Im weithin bekannten Kommunikationsmodell von Friedemann Schulz von Thun werden die vier Seiten einer Nachricht in den Mittelpunkt gestellt. Da geht es neben dem Sachinhalt und der Selbstoffenbarung auch um die Beziehungshinweise und den Appell.
Schaue ich in der alltäglichen Praxis auf die Äußerungen meiner Mitmenschen, stellt sich für mich oft die Frage, was sie mir eigentlich sagen wollten. Oder mit welchem Ziel sie mir genau diese Sache erzählen. Verdeckt vom Sachinhalt bleibt unklar, was sie von mir erwarten, ob und wenn ja welche Handlungsaufforderung enthalten ist oder welche Reaktion sie in mir provozieren möchten.
Denn die vier Seiten des Kommunikationsmodells bearbeiten nur die oberste Ebene, sagen wir mal die offensichtlichen Gesichtspunkte. Etwas verborgener sind beispielsweise auch Aspekte der Nachrichtenentstehung von Interesse.

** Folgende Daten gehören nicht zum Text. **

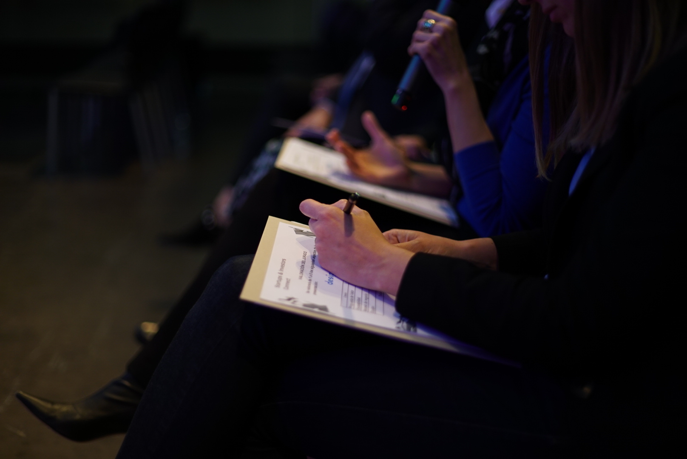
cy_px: 230
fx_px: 955
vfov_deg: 27.0
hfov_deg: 39.6
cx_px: 344
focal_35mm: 50
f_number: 1.4
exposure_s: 1/125
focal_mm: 50
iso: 640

Wer hat denn die gerade gehörte Aussage ursprünglich in die Welt gesetzt?
Für Menschen, die wenig naiv sind, stellt sich zudem die Frage, was der Sender mit seiner Mitteilung (und ihrer Formulierung) bei ihnen erreichen will. Mit tiefer gehender Betrachtung kann man versuchen, dem Manipulationsversuch auf die Schliche zu kommen. Wenn jemand mir von dem beeindruckend gepflegten Garten seines Nachbarn erzählt, will er mich vielleicht neidisch machen, möglicherweise aber auch die Qualität meiner gärtnerischen Leistung herabsetzen. Oder schlichtweg neugierig machen, wie denn dieses Kleinod in Grün aussehen mag.

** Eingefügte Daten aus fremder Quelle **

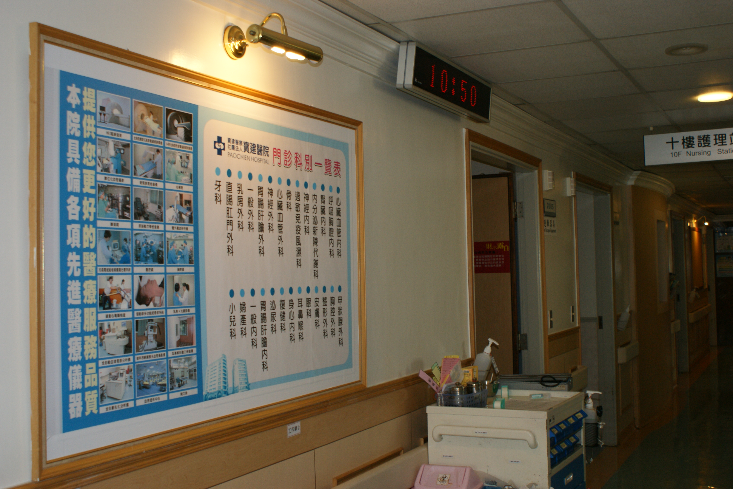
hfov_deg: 46.4
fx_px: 855
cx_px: 366
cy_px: 244
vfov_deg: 31.9
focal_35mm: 42
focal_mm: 28
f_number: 5.6
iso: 400
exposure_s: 1/60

Diese Erweiterung des Vier-Seiten-Modells erzwingt einerseits die Beschäftigung mit dem Sender, andererseits impliziert sie auch die Etablierung eines Vielfältigkeits-Prinzips. Jede Einzelaussage kann ich erst mal nur zur Kenntnis nehmen, da ich weder den Wahrheitsgehalt noch den Grad der Verfärbung durch mein Gegenüber einschätzen kann. Erst durch Ergänzung mit verschiedenen Informanten („da musst du dir auch mal die andere Seite anhören“) wird das Bild sukzessive verlässlicher und die daraus gezogenen Schlüsse werden angemessener.
Ein wenig ist das wie in der Mathematik bei der Bearbeitung von Gleichungen mit mehreren Unbekannten. Damit man im mathematischen Sinne eine eindeutige Lösung angeben kann, sind im Normalfall so viele Gleichungen wie Unbekannte notwendig. Ähnlich verhält es sich hier auch. Je unübersichtlicher eine Situation ist, desto mehr Meinungen muss ich dazu hören. Und mich bei jeder fragen, ob mein Gegenüber mir wissentlich oder unwissentlich etwas unterschiebt, um bei mir eine bestimmte Einstellung zu bewirken.